■ REQUIREMENT: Repeat all entries word for word; skip images.

[SOURCE MATERIAL — start]

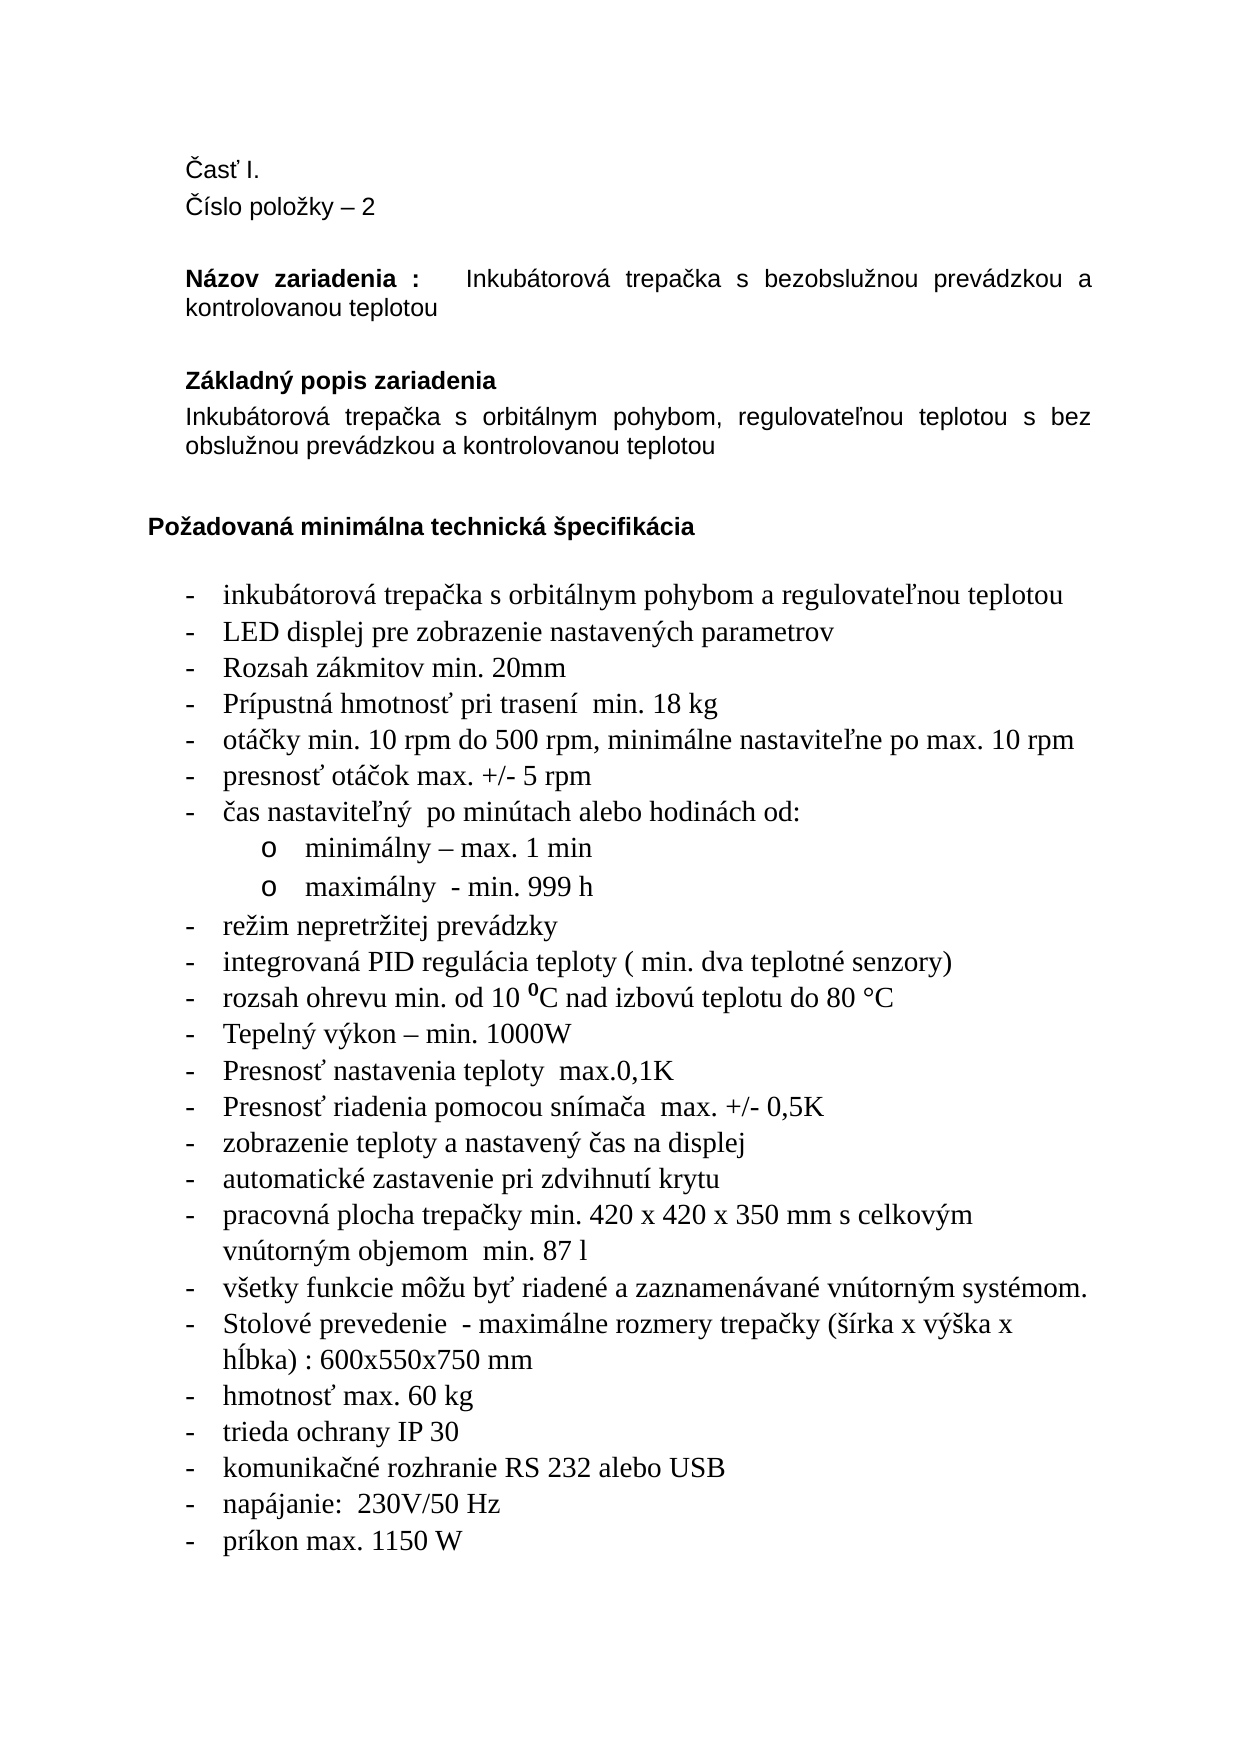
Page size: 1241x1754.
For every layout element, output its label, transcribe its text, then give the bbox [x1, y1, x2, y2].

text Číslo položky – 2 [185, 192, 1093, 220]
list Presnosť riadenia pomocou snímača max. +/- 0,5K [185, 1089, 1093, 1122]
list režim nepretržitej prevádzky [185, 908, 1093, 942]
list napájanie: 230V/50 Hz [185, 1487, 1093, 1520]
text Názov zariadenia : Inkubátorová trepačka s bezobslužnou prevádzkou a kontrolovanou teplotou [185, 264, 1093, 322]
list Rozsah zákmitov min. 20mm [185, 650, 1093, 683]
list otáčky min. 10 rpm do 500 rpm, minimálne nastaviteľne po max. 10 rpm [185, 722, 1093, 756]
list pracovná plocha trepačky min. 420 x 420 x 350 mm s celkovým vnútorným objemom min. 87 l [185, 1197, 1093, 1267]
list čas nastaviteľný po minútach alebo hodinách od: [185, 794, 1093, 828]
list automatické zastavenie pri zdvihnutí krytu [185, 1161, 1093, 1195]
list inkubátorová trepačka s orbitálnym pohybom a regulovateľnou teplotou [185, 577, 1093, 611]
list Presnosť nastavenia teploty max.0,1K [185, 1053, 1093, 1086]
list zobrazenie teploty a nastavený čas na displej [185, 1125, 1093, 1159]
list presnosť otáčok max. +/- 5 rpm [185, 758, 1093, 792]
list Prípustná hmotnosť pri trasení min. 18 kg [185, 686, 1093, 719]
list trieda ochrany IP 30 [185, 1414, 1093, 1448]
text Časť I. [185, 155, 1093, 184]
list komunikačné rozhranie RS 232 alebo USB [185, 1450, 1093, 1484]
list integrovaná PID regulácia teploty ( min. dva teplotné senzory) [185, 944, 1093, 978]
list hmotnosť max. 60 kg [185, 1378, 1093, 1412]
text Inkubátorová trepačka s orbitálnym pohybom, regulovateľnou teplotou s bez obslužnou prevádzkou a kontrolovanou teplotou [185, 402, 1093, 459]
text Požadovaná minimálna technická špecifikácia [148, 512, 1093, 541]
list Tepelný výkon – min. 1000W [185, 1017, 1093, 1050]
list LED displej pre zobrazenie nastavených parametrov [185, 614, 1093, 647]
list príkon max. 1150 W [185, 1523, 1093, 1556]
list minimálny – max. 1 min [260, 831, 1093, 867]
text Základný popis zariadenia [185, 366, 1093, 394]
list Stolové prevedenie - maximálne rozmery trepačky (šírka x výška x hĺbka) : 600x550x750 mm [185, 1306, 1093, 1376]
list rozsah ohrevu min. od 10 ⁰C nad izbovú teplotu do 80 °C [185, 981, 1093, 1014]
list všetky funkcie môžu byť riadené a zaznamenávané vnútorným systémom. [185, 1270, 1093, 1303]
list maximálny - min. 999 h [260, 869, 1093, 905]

[SOURCE MATERIAL — finish]

■ WRITTEN ANSWER:
Page size: 1241x1754.
For every layout element, output its label, transcribe its text, then give the bbox [x1, y1, x2, y2].

text Číslo položky – 2 [185, 192, 1093, 220]
list Presnosť riadenia pomocou snímača max. +/- 0,5K [185, 1089, 1093, 1122]
list režim nepretržitej prevádzky [185, 908, 1093, 942]
list napájanie: 230V/50 Hz [185, 1487, 1093, 1520]
text Názov zariadenia : Inkubátorová trepačka s bezobslužnou prevádzkou a kontrolovanou teplotou [185, 264, 1093, 322]
list Rozsah zákmitov min. 20mm [185, 650, 1093, 683]
list otáčky min. 10 rpm do 500 rpm, minimálne nastaviteľne po max. 10 rpm [185, 722, 1093, 756]
list pracovná plocha trepačky min. 420 x 420 x 350 mm s celkovým vnútorným objemom min. 87 l [185, 1197, 1093, 1267]
list čas nastaviteľný po minútach alebo hodinách od: [185, 794, 1093, 828]
list automatické zastavenie pri zdvihnutí krytu [185, 1161, 1093, 1195]
list inkubátorová trepačka s orbitálnym pohybom a regulovateľnou teplotou [185, 577, 1093, 611]
list Presnosť nastavenia teploty max.0,1K [185, 1053, 1093, 1086]
list zobrazenie teploty a nastavený čas na displej [185, 1125, 1093, 1159]
list presnosť otáčok max. +/- 5 rpm [185, 758, 1093, 792]
list Prípustná hmotnosť pri trasení min. 18 kg [185, 686, 1093, 719]
list trieda ochrany IP 30 [185, 1414, 1093, 1448]
text Časť I. [185, 155, 1093, 184]
list komunikačné rozhranie RS 232 alebo USB [185, 1450, 1093, 1484]
list integrovaná PID regulácia teploty ( min. dva teplotné senzory) [185, 944, 1093, 978]
list hmotnosť max. 60 kg [185, 1378, 1093, 1412]
text Inkubátorová trepačka s orbitálnym pohybom, regulovateľnou teplotou s bez obslužnou prevádzkou a kontrolovanou teplotou [185, 402, 1093, 459]
text Požadovaná minimálna technická špecifikácia [148, 512, 1093, 541]
list Tepelný výkon – min. 1000W [185, 1017, 1093, 1050]
list LED displej pre zobrazenie nastavených parametrov [185, 614, 1093, 647]
list príkon max. 1150 W [185, 1523, 1093, 1556]
list minimálny – max. 1 min [260, 831, 1093, 867]
text Základný popis zariadenia [185, 366, 1093, 394]
list Stolové prevedenie - maximálne rozmery trepačky (šírka x výška x hĺbka) : 600x550x750 mm [185, 1306, 1093, 1376]
list rozsah ohrevu min. od 10 ⁰C nad izbovú teplotu do 80 °C [185, 981, 1093, 1014]
list všetky funkcie môžu byť riadené a zaznamenávané vnútorným systémom. [185, 1270, 1093, 1303]
list maximálny - min. 999 h [260, 869, 1093, 905]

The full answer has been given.